Symantec has just released a gaming edition of their extremely popular Norton AntiVirus to the wild and for the past few days I have been testing it against my previous favorite antivirus for gaming machines: AVG Internet Security. I’ll start here by saying that though my previous reviews of Norton products have ended on less-than-spectacular tones, I went into this process giving Symantec a clean slate as a new program. This means that I put aside past disappointments and treated this program as if it was completely different from their previous offerings. Thankfully that appears to be the case here as I’ve never used a Norton program that has given me more reason to recommend it than their 2009 AntiVirus Gaming Edition.
Let’s start with the installation process. AVG has a pretty straightforward process including basic registration and minimal option selections. Norton goes about installation the same way, however they add a little extra in the way of customization options that relate to their market. Gamers will enjoy the settings allowing this program to run with minimal annoyances, especially while in gaming mode. Installation was extremely fast taking about 30-45 seconds and when compared to AVG it takes the flag against an installation time of 60-90 seconds.
As I am writing this, my computer is being scanned by Norton AntiVirus 2009 Gaming Edition and according to task manager it utilizes a steady 6MB of RAM idle though while scanning it holds on to 38MB of RAM, 15% Processor on a 2.2ghz 64-bit dual-core system. This is typical when compared to AVG that uses roughly the same system resources with varying memory usage between 36MB and 50MB on the same machine. The scans are taking about the same amount of time, but this version of Norton AntiVirus has a feature that allows you to scan for files that aren’t an active virus risk and remove them from the quick and automated scans. You can still do a full system scan that includes these files, but if you’re interested in speed and you don’t have high-risk critical data this may be a great option for you. Scans done with the abridged file structure took about 30 seconds to complete. This feature excluded roughly 82% of my over 1 terabyte of files. In the category of scanning footprint, I’d have to give this one to Norton AntiVirus 2009 Gaming Edition.
Let’s take a look price, shall we? AVG has only recently combined their anti-spyware, anti-rootkit, and anti-spam with their anti-virus with a yearly subscription fee of $54.99 USD. Norton AntiVirus 2009 Gaming Edition is available at a price point of $39.99 USD with yearly subscription renewals at the same price point. Feature-wise you get the same level of protection from the various classes of threats.
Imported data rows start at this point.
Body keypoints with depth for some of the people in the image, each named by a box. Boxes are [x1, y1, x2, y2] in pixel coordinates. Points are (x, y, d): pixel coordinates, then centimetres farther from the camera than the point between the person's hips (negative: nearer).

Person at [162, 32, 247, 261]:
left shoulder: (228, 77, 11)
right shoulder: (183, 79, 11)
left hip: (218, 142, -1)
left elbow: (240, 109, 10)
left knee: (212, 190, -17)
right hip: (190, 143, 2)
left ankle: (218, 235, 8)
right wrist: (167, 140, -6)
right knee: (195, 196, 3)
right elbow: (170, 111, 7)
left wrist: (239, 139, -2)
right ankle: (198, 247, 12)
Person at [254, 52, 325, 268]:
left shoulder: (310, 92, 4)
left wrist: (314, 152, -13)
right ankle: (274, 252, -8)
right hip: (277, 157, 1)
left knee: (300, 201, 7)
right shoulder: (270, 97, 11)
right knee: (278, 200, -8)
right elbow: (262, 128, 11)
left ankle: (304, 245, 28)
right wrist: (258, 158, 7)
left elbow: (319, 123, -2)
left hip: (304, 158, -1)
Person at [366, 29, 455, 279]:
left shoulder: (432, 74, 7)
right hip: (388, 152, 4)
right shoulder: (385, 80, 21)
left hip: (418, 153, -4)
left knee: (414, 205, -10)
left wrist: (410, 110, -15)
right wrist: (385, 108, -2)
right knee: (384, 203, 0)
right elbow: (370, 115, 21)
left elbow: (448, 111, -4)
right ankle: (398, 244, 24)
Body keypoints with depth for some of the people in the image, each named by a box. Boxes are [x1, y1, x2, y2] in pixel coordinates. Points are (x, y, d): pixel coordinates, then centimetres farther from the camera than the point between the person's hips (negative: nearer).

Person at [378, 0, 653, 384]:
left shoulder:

This makes Norton a clear winner in pricing.
When it comes to updates, AVG does a daily scheduled update where it receives important virus definitions and program updates. One problem I have found with AVG is that it consistently has trouble connecting to the update server. This is a big deal when suddenly your program is incapable of updating for weeks on end. The only solution to this is reinstallation. I would normally omit problems like this except it has occurred in both versions 7 and now in 8. As I glance over at my laptop that still runs AVG, the update manager has crashed. Meanwhile, Norton updates every 5 to 15 minutes and during the time I’ve had this program installed, it has never failed to retrieve the update. Norton is the clear winner in this category.
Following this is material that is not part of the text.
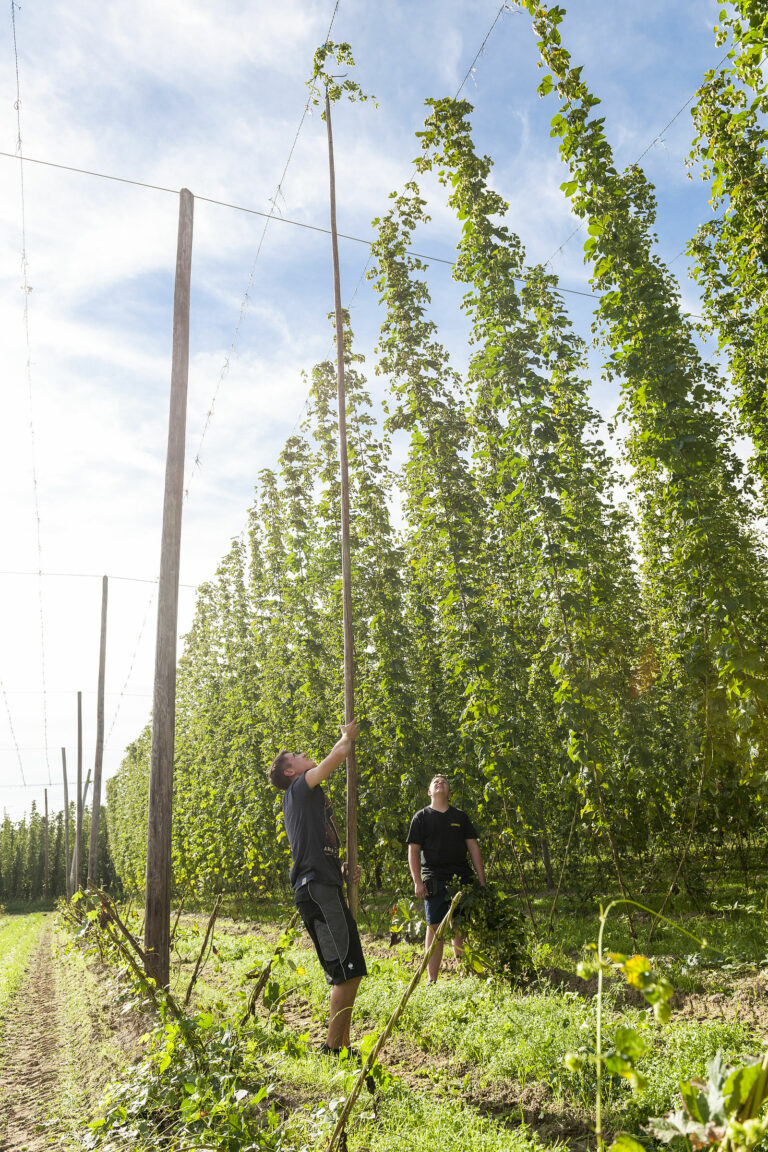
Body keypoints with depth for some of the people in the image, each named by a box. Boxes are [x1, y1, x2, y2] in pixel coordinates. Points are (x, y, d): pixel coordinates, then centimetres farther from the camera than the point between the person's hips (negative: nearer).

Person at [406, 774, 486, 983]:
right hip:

Aesthetics should never be a deciding factor in your computer’s defense utilities, but they do help make the program more palatable. Norton has an unusual transparent ice and chain link fence look to it. It’s hard to really point out what it is the program has as a background design but it does have a bit of flair that grows on you over time. AVG has a fairly basic look though it makes up for its lack of pizzazz with a boost in intuitiveness. Most Windows users will enjoy the familiar menu style. Norton has a fairly intuitive interface for gamers, but if you’re appealing to a greater majority I think AVG wins when it comes to how aesthetics affect ease of use.
I would get in to a paragraph about accuracy and start quoting test after test run by various independent and not-so independent sources but the fact of the matter is an anti-virus should always be secondary to the user’s practices. I’m not hiding anything here as one test puts Norton above all others and another will cite Nod32 as the supreme anti-virus. The accuracy of a program is also dependant on their updates. One day AVG would reign as being the most protective then Nod32 comes out with an update that includes a new virus that AVG hasn’t added yet and the tables are turned. I’m going to declare a tie between AVG and Norton in the accuracy column.
Overall, the two programs have a certain appeal to their respective audiences. Norton AntiVirus 2009 Gaming Edition appeals to an audience of gamers that require full system resources for their more intensive games while AVG Internet Security provides a robust array of features that appeal to the average day-to-day user. Though Norton has, in the past, had a reputation for doing some unexpected things to a system this edition appears to deliver on its promise. Norton has received a lot of criticism from me and others for the LiveUpdate component and how it uninstalled. This has been a big issue for years and thankfully it is finally over as LiveUpdate is no longer separated from the main program. I’m going to have to give Norton my official recommendation for the first time in my life.